One particular process involves the use of hard facing overlay. This has been used in various aspects of the engineering industry for crusher machines and various mining operations, and is a metalworking process where a more resistant alloy is applied to a base metal, such as copper
Thos Begbie has further developed the use of hard facing on copper components to create a fused bond between dissimilar metals, which would be the copper component and another alloy. This is done for the protection of copper furnace components, where tribology, corrosion and heat up to 400 ºC are common, he explains
He mentions that, among the different alloys which can be welded to copper components, two remain a “favourite” in the smelting industry. This includes Inconel and Hastelloy.
He elaborates with the explanation that Thos Begbie has perfected the process of deep penetration fusion of an alloy to the copper component to a near metallurgical bond. Similar processes only use a single layer of hard facing on top of a copper surface, with incomplete fusion, which leads to separation from the copper component while in operation.
“All smelters, regardless of the process, have a similar goal in mind, which is to extend the life of the furnace.
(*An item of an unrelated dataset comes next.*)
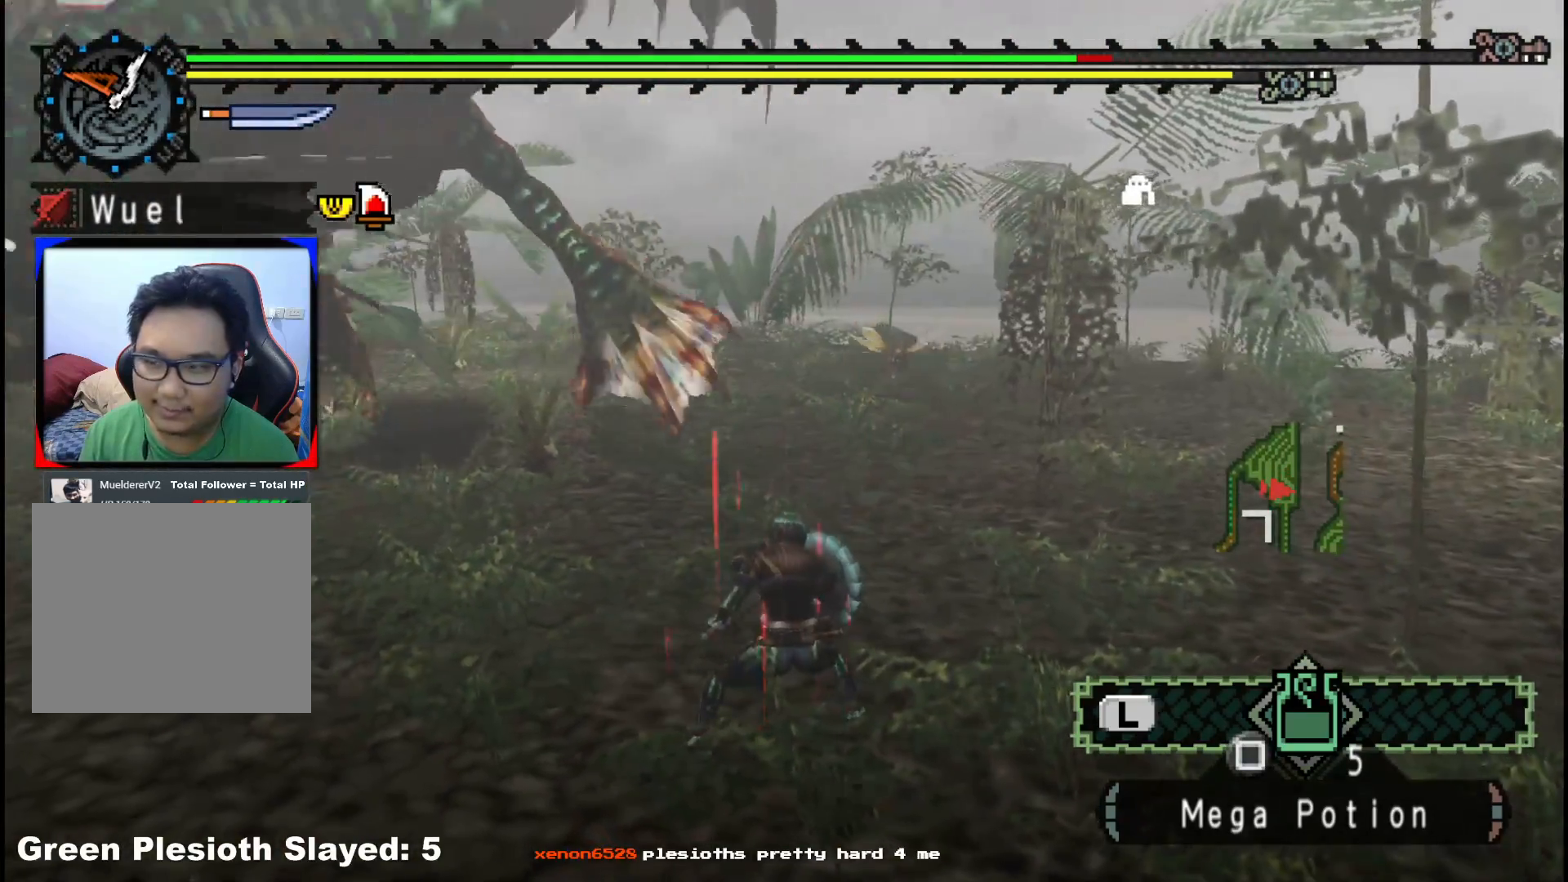
{"dt_ms": 500, "buttons": ["X"], "left_stick": "down", "right_stick": "center", "events": [[150, "left_stick", "right"], [317, "left_stick", "down-right"], [433, "X", "down"], [483, "left_stick", "down"]]}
There have been various efforts to achieve this and, among other methods, using hard facing overlay in critical wear areas has been extremely successful.”
He adds that while the company has offered these hard-facing welding services for more than three decades, the company has perfected the process in the last few years.
“Thos Begbie is geared up with the best available technology, equipment and experience in producing the copper components for the pyrometallurgical industry’s smelters globally. Owing to the mechanical abrasion- and erosion-resistant properties of copper, we started looking at other industries which would benefit.”
Locally, this included Thos Begbie approaching various heavy earthmoving machinery companies to apply this layer of hard facing to bin trucks, trench diggers and any equipment exposed to excessive wear.
Further, the company has upgraded its process to use automated robots to perform the welding.
While all the processes developed still remain the same in terms of standards, a significant difference is the use of artificial intelligence to allow for more consistent welding and provide a safer working environment for operators.
“We have relied on artisanal skills and attention to detail, which no machine can replace. As the demand and quantity of components requiring hard-facing have increased, however, we had no other option but to look at alternative methods of conducting this specialised welding.”
Consequently, a welding robot, developed and manufactured in Switzerland, was installed and commissioned at the company’s foundry at the beginning of last year. Bantjes argues that this signalled a new era for artisans, as training was required to facilitate the transition to more modern engineering.
Thos Begbie has conducted a significant overlay weld project, which required the application of hard facing to a Zambian copper smelter’s launders.
Bantjes describes that the process of smelting and reducing copper matte or metals results in the separation of the matte and the waste, or slag. The lower-density slag has to be tapped off with copper launders, or runners, into ladles through a tapping hole.
The copper launder is exposed to temperatures as high as 1 500 ºC, while the melting point of copper is around 1 084 ºC. This will burn through the launder without the effective cooling and preventing of burn-through, owing to friction or abrasion “wash” of the fast-flowing gravity-fed protective layers.
Bantjes explains that the company spent six months manufacturing these components and used about 600 kg of welding wire. This is one of the largest overlay projects that Thos Begbie, or any of its competitors, has successfully completed, he adds.
One challenge of the project was the weight of the components, as some of them weighed as much as 5 000 kg. This made moving components into position to weld different contours of the casting onto the components more difficult.
Bantjes concludes that the company is also involved in a similar project locally, which is still in the developmental trial stage. The developmental work involves applying hard facing to the furnace wall components of a platinum smelter.